It is possible your father may no longer be capable of making an advance directive, as he may struggle making sound decisions. If your father is in the early stages of Alzheimer’s, he is lucid at times and less so at other times. Getting an individual to sign an advance directive when they do not understand what they are signing could invalidate the advance directive, should it be challenged.
I recommend the following:
- Verify your thoughts on your father's competence with his physician.
- If his physician agrees he is capable of making an advance directive, speak with your siblings. I am assuming, based on your description, that Dad does not have a spouse.
- Sit with your father and siblings on a “good” day and attempt to discern his wishes. That, after all, is the purpose of his advance directive.
- Complete the forms with your father and siblings present.
- Have him sign the forms with a notary present. You will need to prearrange this.
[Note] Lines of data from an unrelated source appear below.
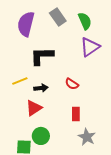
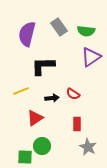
green semicircle: (85, 21) -> (86, 31), turned 120
black arrow: (41, 88) -> (52, 98), moved

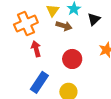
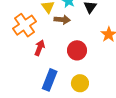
red arrow: (36, 49) -> (40, 48), turned 49

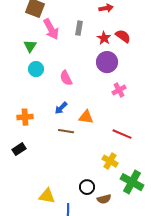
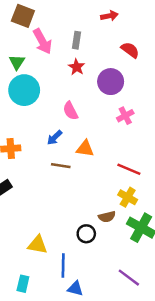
red star: (104, 38) -> (77, 67), moved
cyan circle: (36, 69) -> (24, 90), size x1.6
pink semicircle: (66, 78) -> (70, 111), moved
yellow cross: (110, 161) -> (128, 197), moved
brown semicircle: (104, 199) -> (107, 217), moved

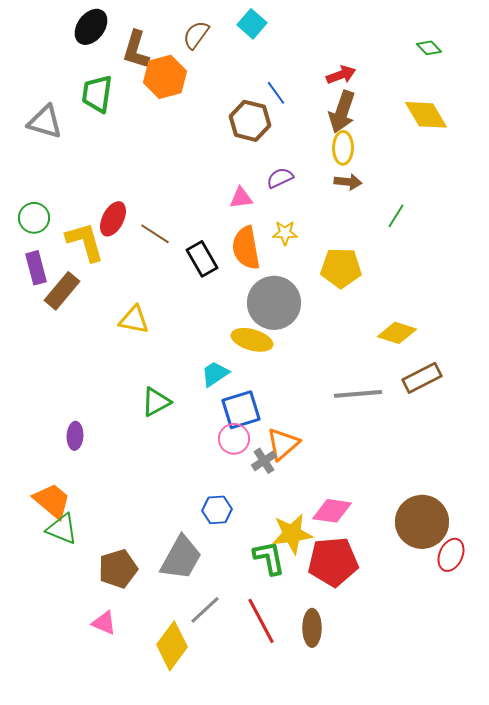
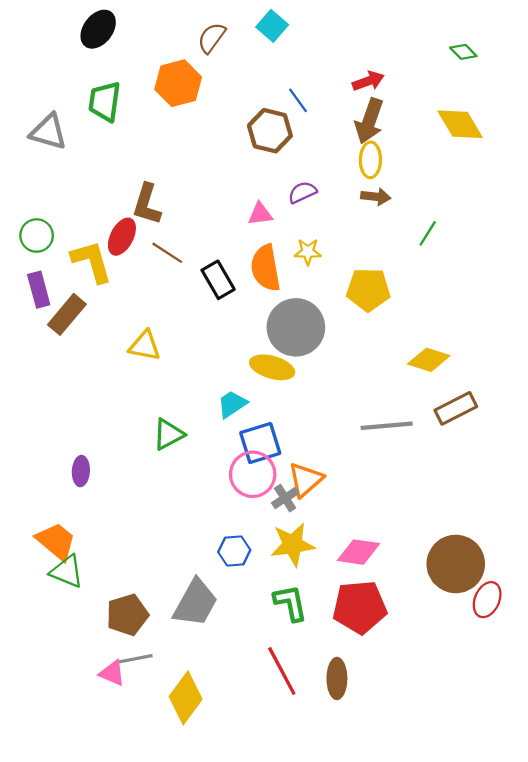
brown L-shape: (136, 50) -> (147, 204), moved
pink circle: (234, 439) -> (253, 474), size x1.4
yellow star: (292, 534) -> (293, 545), moved
gray line: (205, 610) -> (134, 659), moved, turned 32

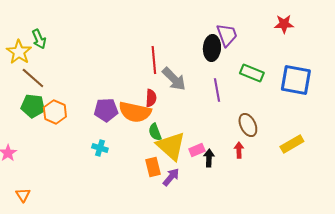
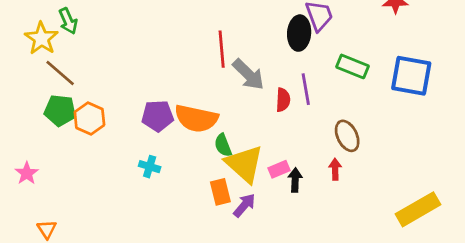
red semicircle: (151, 98) -> (283, 100), moved
yellow rectangle: (292, 144) -> (418, 209), moved, size x1.4

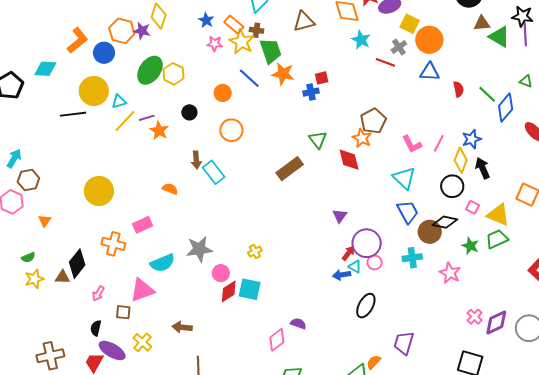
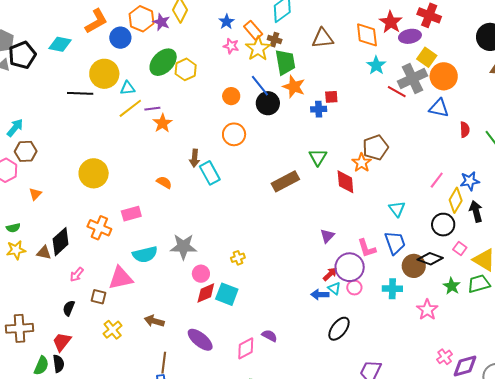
gray cross: (399, 47) -> (413, 79), size x1.8
black circle: (189, 112) -> (268, 103), moved, size x1.5
pink L-shape: (412, 144) -> (367, 248), moved
cyan triangle: (404, 178) -> (397, 209), size x0.7
purple ellipse: (112, 350) -> (200, 340), moved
If his physician feels he is incapable of making informed decisions, then you will need to be appointed guardian by a court. It is a far greater hassle that way, though that is how our system works. Since money is not at issue here, the process should flow easier than if there was an estate.
I recommend you do a bit of research online about the process and forms, then contact an elder attorney. The process is not overly complicated, though there will be steps to accomplish. Those steps were established to protect the vulnerable members of our society from exploitation.
While this is a challenging time, have comfort knowing that your situation is very common. While you do this for your father, know your children will be watching and learning from you. As with all things in life, it is best to do it with kindness and love in your heart.
I wish you the best as you journey with your father.